● **Exercise**
Return only the stretch of the material below that begins with the line containing "者的共同痛點。加上疫情加速民眾轉向數位支付，" and ends with the line containing "玉山銀行資深副總經理林榮華發現消費者面對「滿手卡片」的選", exactly; both of those lines belong to it.

----- Source records

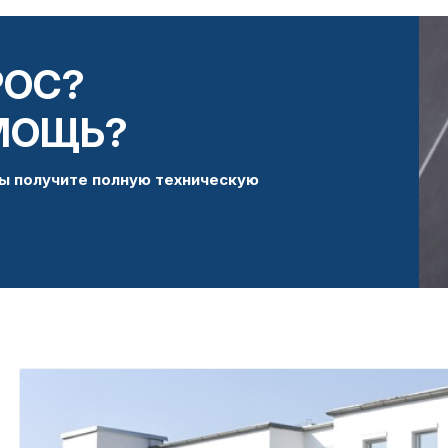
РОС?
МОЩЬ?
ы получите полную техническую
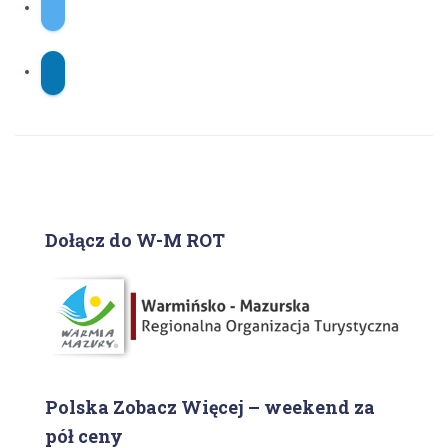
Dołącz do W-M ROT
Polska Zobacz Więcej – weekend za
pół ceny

----------
----- Source records

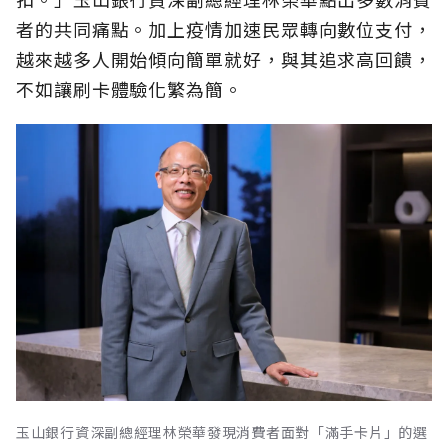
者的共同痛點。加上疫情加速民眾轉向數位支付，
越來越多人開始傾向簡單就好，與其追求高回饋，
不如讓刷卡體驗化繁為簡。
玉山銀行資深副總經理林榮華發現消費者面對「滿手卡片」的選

----------

● **Solution below**
者的共同痛點。加上疫情加速民眾轉向數位支付，
越來越多人開始傾向簡單就好，與其追求高回饋，
不如讓刷卡體驗化繁為簡。
玉山銀行資深副總經理林榮華發現消費者面對「滿手卡片」的選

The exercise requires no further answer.